WORK ITEM – Nothing in the copy should be a picture; everything else in the listing is to be restated exactly.

──────── GIVEN RECORDS

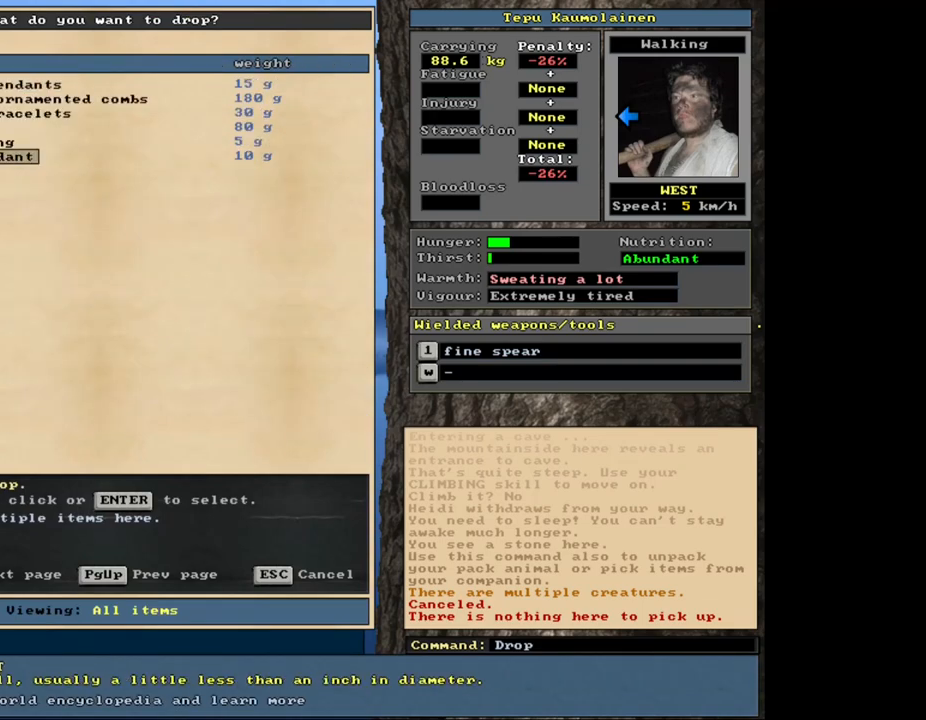
{"keys": [], "mouse": [], "events": []}
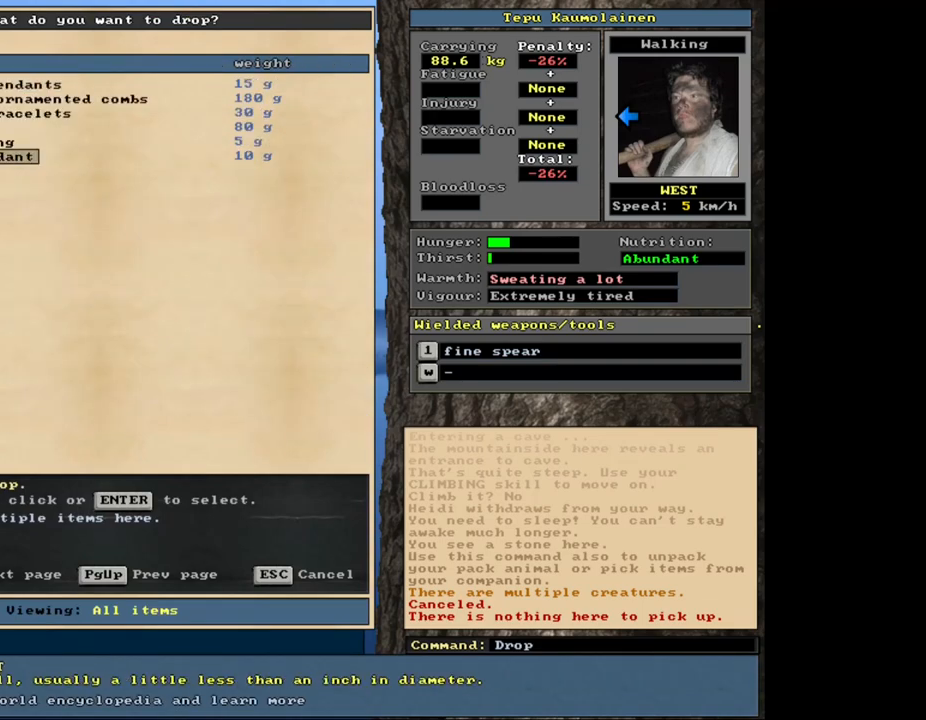
{"keys": [], "mouse": [], "events": []}
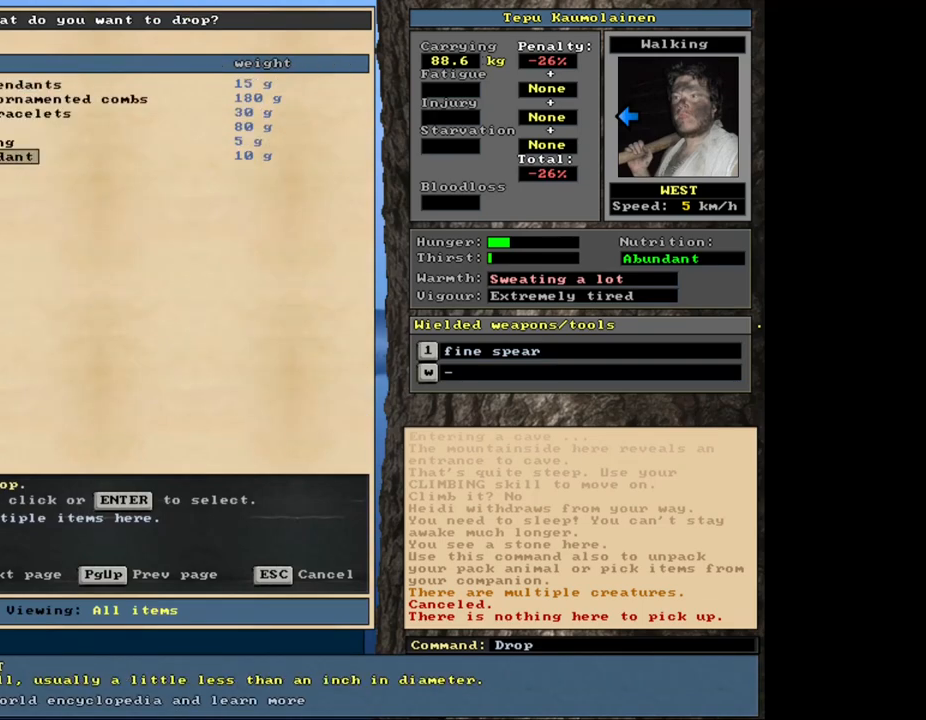
{"keys": ["up"], "mouse": [], "events": [[84, "up", "down"], [150, "up", "up"], [200, "up", "down"]]}
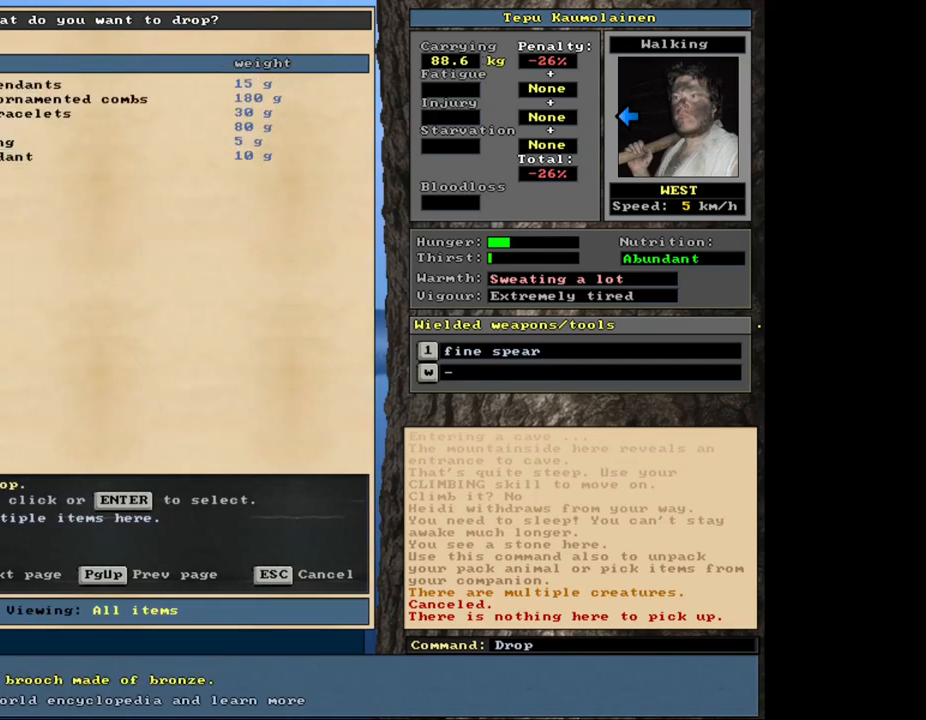
{"keys": ["up"], "mouse": [], "events": []}
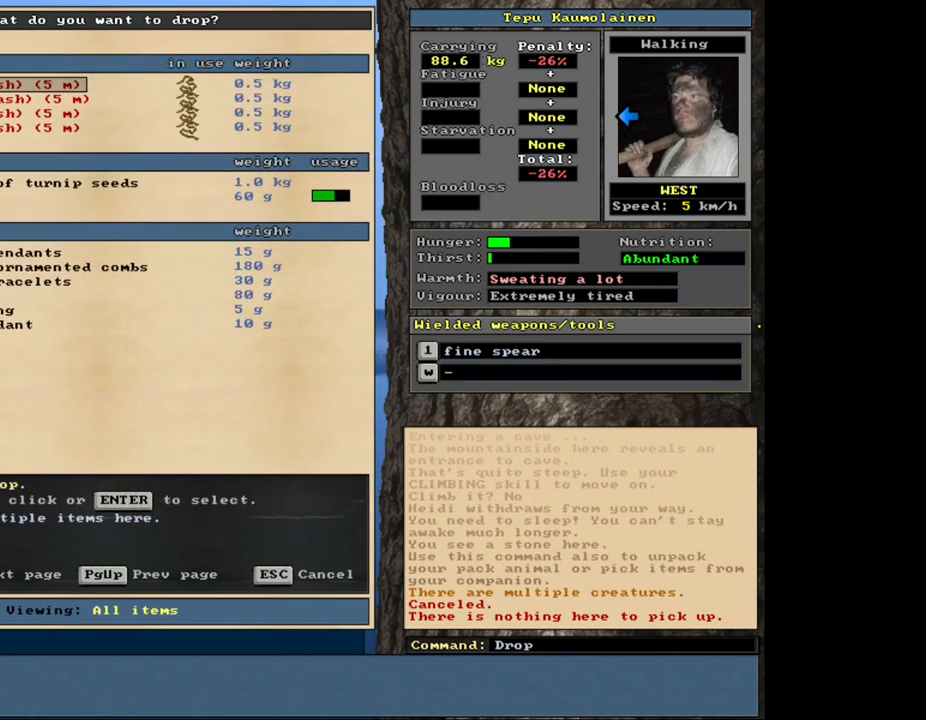
{"keys": [], "mouse": [], "events": [[84, "up", "up"]]}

────────────────

ANSWER SPACE –
{"keys": [], "mouse": [], "events": []}
{"keys": [], "mouse": [], "events": []}
{"keys": ["up"], "mouse": [], "events": [[84, "up", "down"], [150, "up", "up"], [200, "up", "down"]]}
{"keys": ["up"], "mouse": [], "events": []}
{"keys": [], "mouse": [], "events": [[84, "up", "up"]]}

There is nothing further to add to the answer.